Blueberry Banana Avocado Smoothie
Throughout my life, there have been many times I eliminated or tried to minimize my processed sugar intake and I've been mostly successful. I find that it makes my body feel better and my mind feel like I am doing something good. However, last fall was a different story.
In late 2012, my dad died unexpectedly and I was deep in grief in a way I never imagined I could be. It seemed to me like an adult shouldn't be so devastated by her dad dying, even if he was young and it was unexpected (though not from unnatural causes). I hardly felt like eating. All I wanted to do was sleep and cry. It's weird that I am willing to admit this because I always try to hide my crying from people and act as if I am fine. I guess admitting it is different than actually breaking down in front of someone. After the initial shock wore off, the whole thing really debilitated me. If I ate something - anything, I considered that a success. And I felt strangely drawn back to my sometimes friend, sometimes foe - sugar. I was craving sugar all the time. I tell people that I was on a vegan ice cream and french fries diet for a while.
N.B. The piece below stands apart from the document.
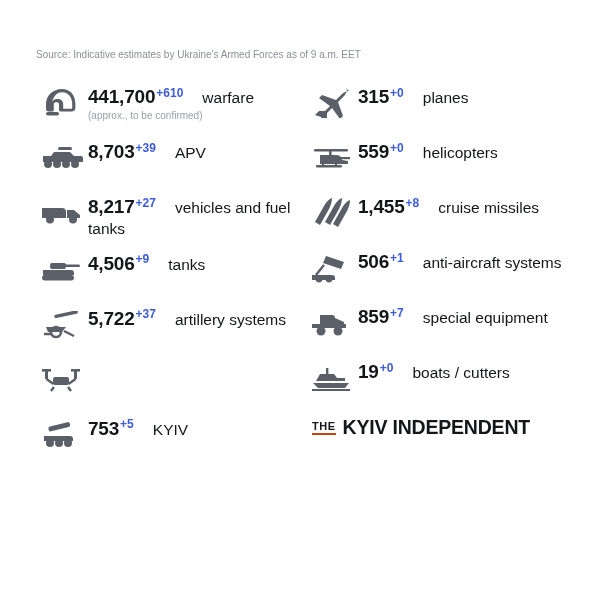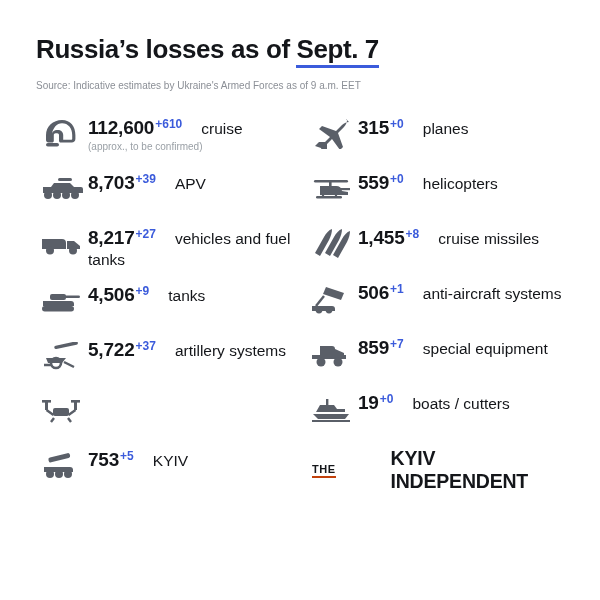"Russia’s losses as of Sept." h1.title { html: <h1><span>Russia’s losses as of </span><span>Sept. 7</span></h1> -> none }
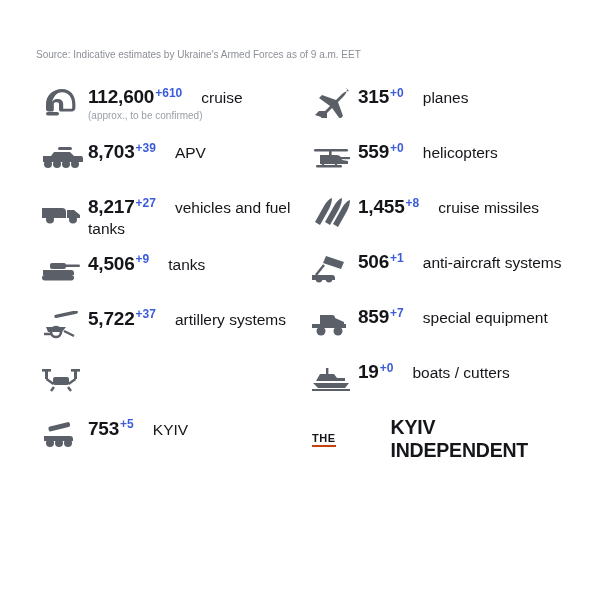"112,600" span.num { text: 112,600 -> 441,700 }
So, it's been a few months now. . . They say that grief gets better in time and I honestly did not see how that was possible a few months ago. I wanted to believe it, but I could not see the light at the end of the tunnel. I can tell you that it HAS gotten better. It is still difficult. I still cry almost every day. I still miss my dad. I still think of him all the time. I still think of how things could have been different. But things are getting better. I am awake for more than 8 hours a day! Yay! Little by little, I am starting to enjoy things again. I see a little glimmer of hope on the horizon.
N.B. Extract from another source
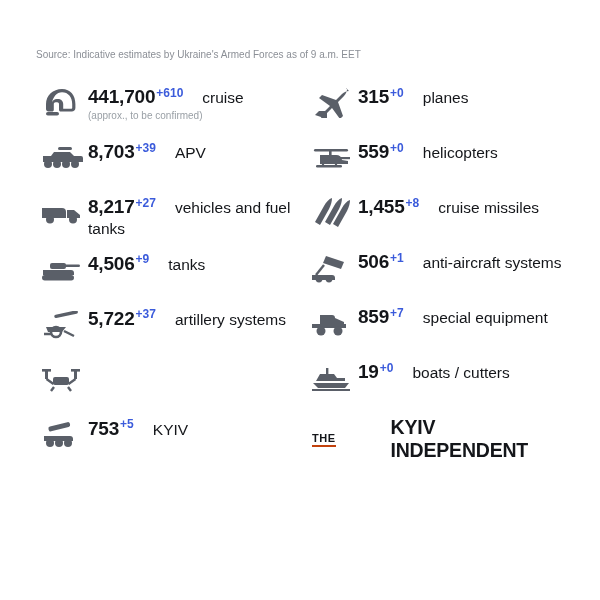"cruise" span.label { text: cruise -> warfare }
But the nasty sugar addiction I picked up along the way is still hanging on. And I can remember how good it feels to be free from that addiction! I'm not eliminating sugar right now, but I am trying to reduce my dependence on it. As I found myself jonesing for cookies the other day (after indulging myself several days in a row), I decided it was time to try out a healthy alternative. So, working with what I had in the house, I came up with something that combined the sweetness (fruit) I was looking for with a rich taste (from the avocado & coconut milk). Now I know it's not hot out of the oven, but it did help me boost my willpower and I was able to skip the cookies that night!
Ingredients:
1 cup frozen blueberries
1 ripe banana
1/2 large avocado or 1 small avocado
3/4 cup coconut, almond or other non-dairy milk
1/2 cup tart cherry juice - actual juice, not the concentrated kind (or any juice you like)
Method:
Put it all together and blend, adding more juice or non-dairy milk if required for your blender. Enjoy!